One of our recent trips was to Tokyo; Hiroki is half Japanese and he loves Japan. But it was challenging because almost every restaurant had steps to get in and out, which was difficult. But people do offer to help, and sometimes he’ll get carried up or down stairs.
The accident was nearly two years ago and now Hiroki needs pretty much zero help from me. When he first came out of hospital he had very little mobility so I would have to help him use the bathroom, or clean up after him, or help him turn in bed. I did a lot of things for him in those early days. But now he’s completely independent; I went on holiday with my sister for her hen do last week and he was completely fine. Hiroki travels with work frequently and completely independently. The last time he asked me to do something for him was this morning when he couldn’t reach something on the top shelf. It’s just occasional things, and no different to the duty of care any wife might have for her husband.
Now we’re going to continue working hard in our careers; I’m commercial VP at Depop and Hiroki is still running GoCardless. At some point we want to have a family, although that’s a whole other ball game we have to think about. But we’re being hopeful and have our fingers crossed.

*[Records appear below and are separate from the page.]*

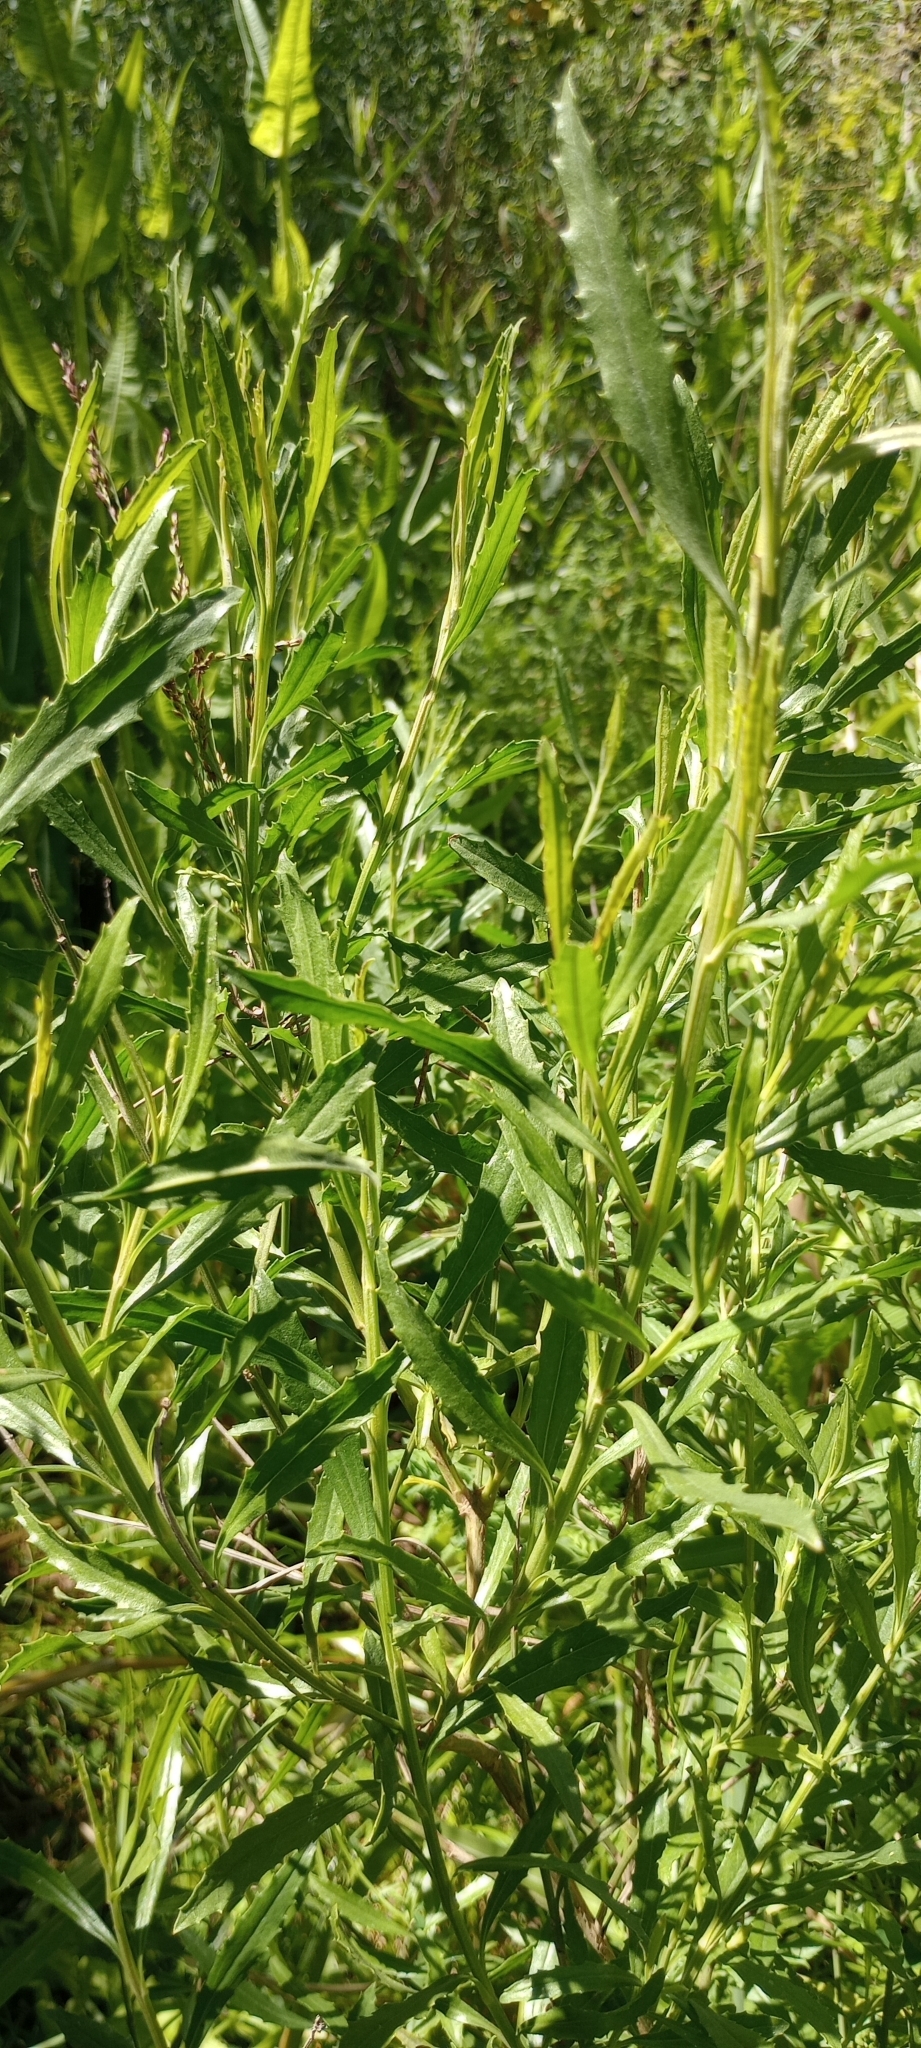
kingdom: Plantae
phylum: Tracheophyta
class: Magnoliopsida
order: Asterales
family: Asteraceae
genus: Baccharis
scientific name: Baccharis spicata
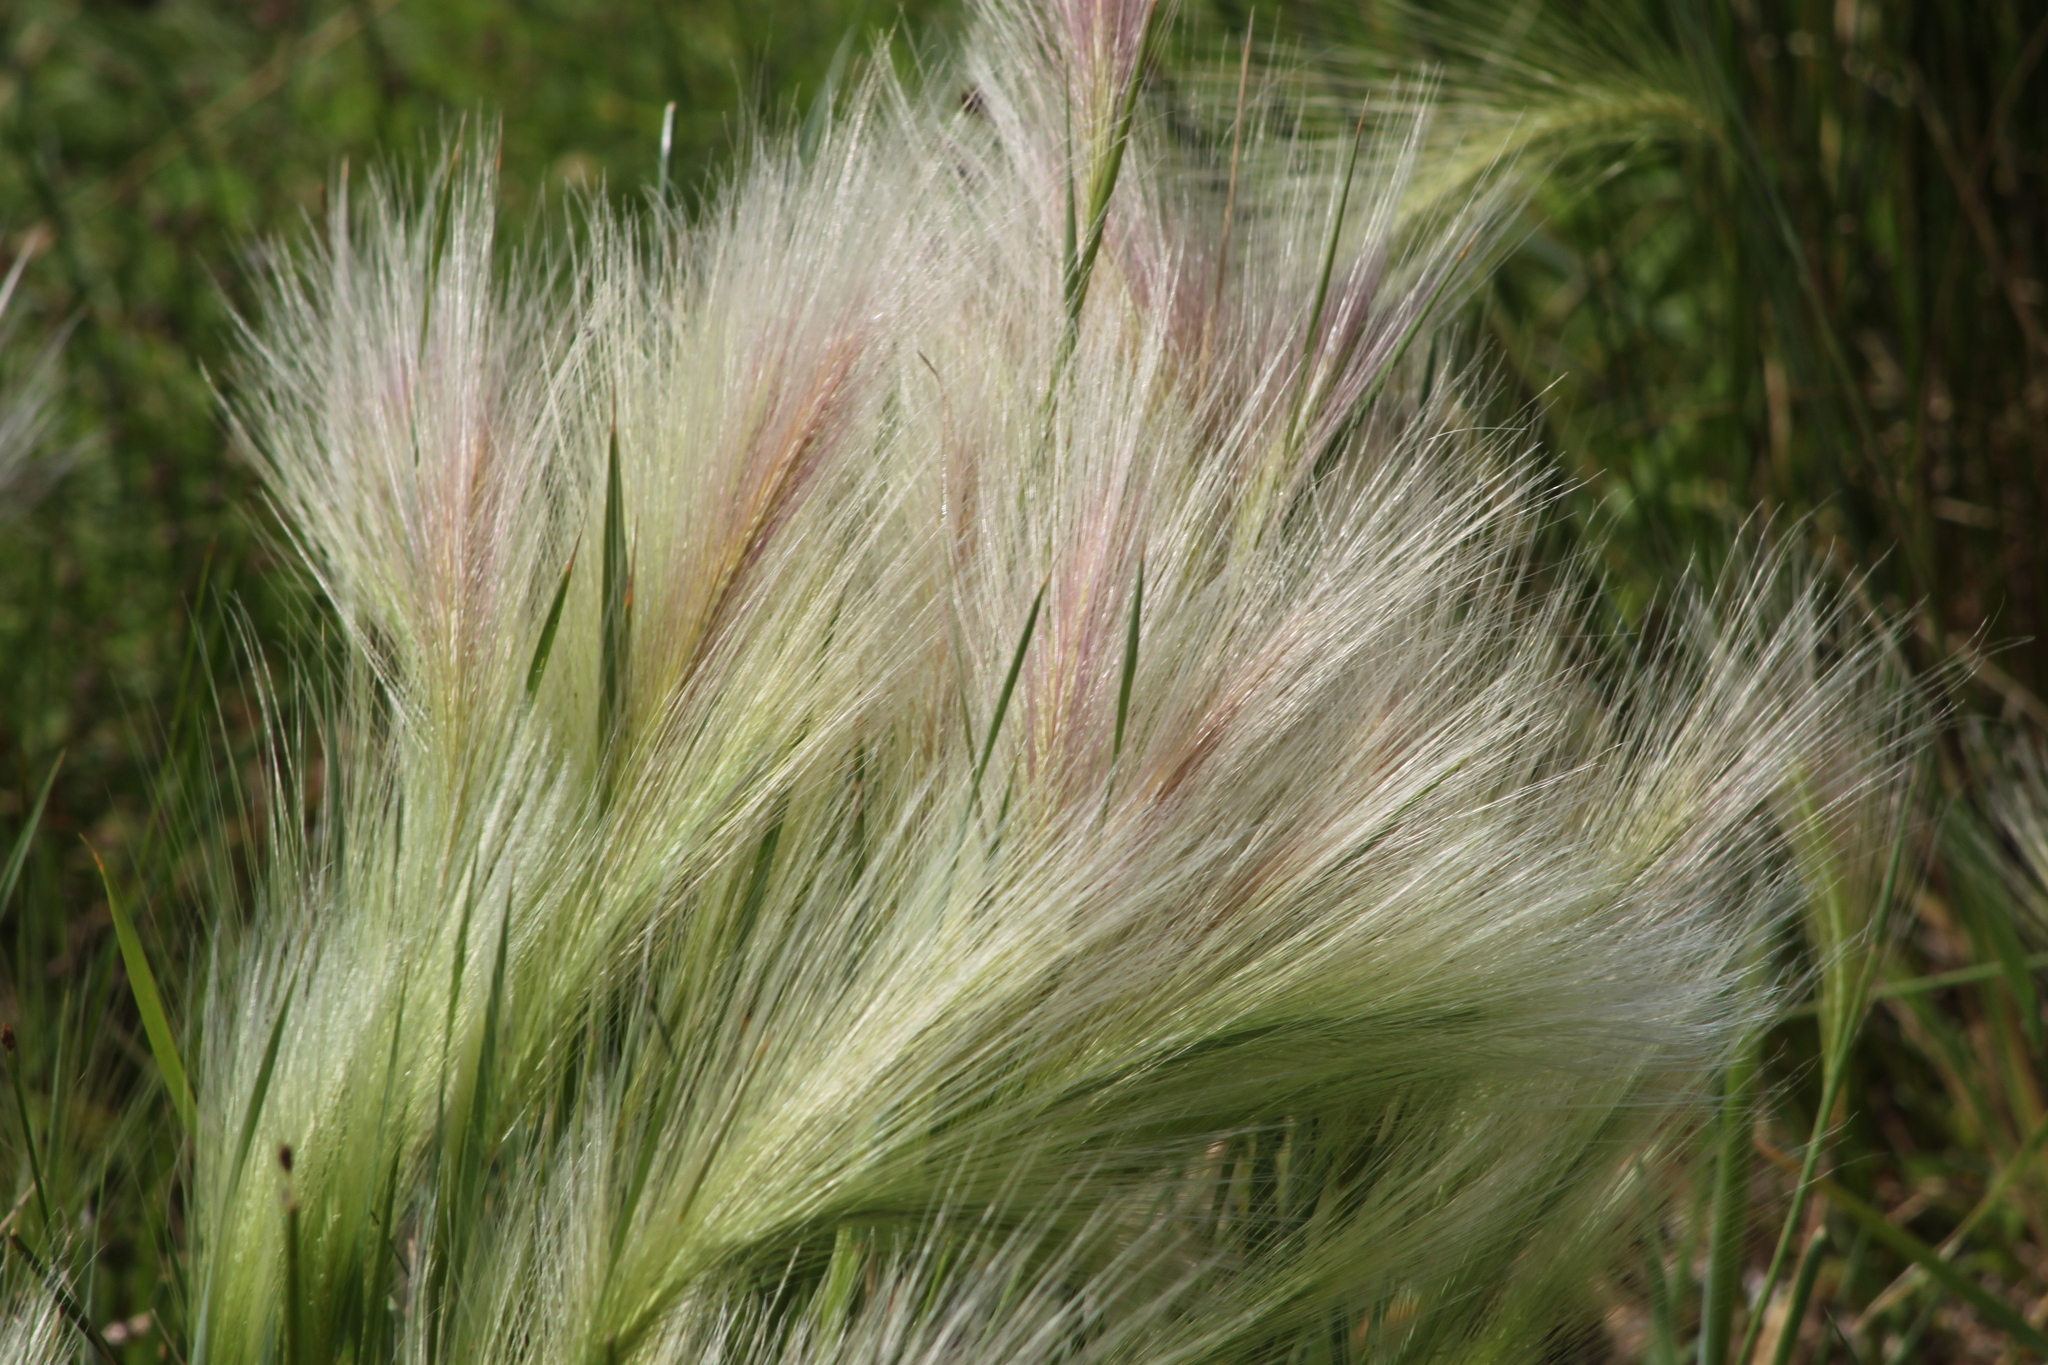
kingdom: Plantae
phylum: Tracheophyta
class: Liliopsida
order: Poales
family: Poaceae
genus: Hordeum
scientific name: Hordeum jubatum
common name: Foxtail barley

The biggest positive to come out of this is the level of connection that Hiroki and I have now; I don’t think we’ve ever been this close and it’s really strengthened us as a couple. Plus we’ve become more appreciative for what we do have in life. Sometimes Hiroki or I can get quite down about things, but then we’ll look at all the other things we do have in life, and remember that we’re still here and we’re still together. I’d say he’s my hero, but he’s not really, because together we’re a team.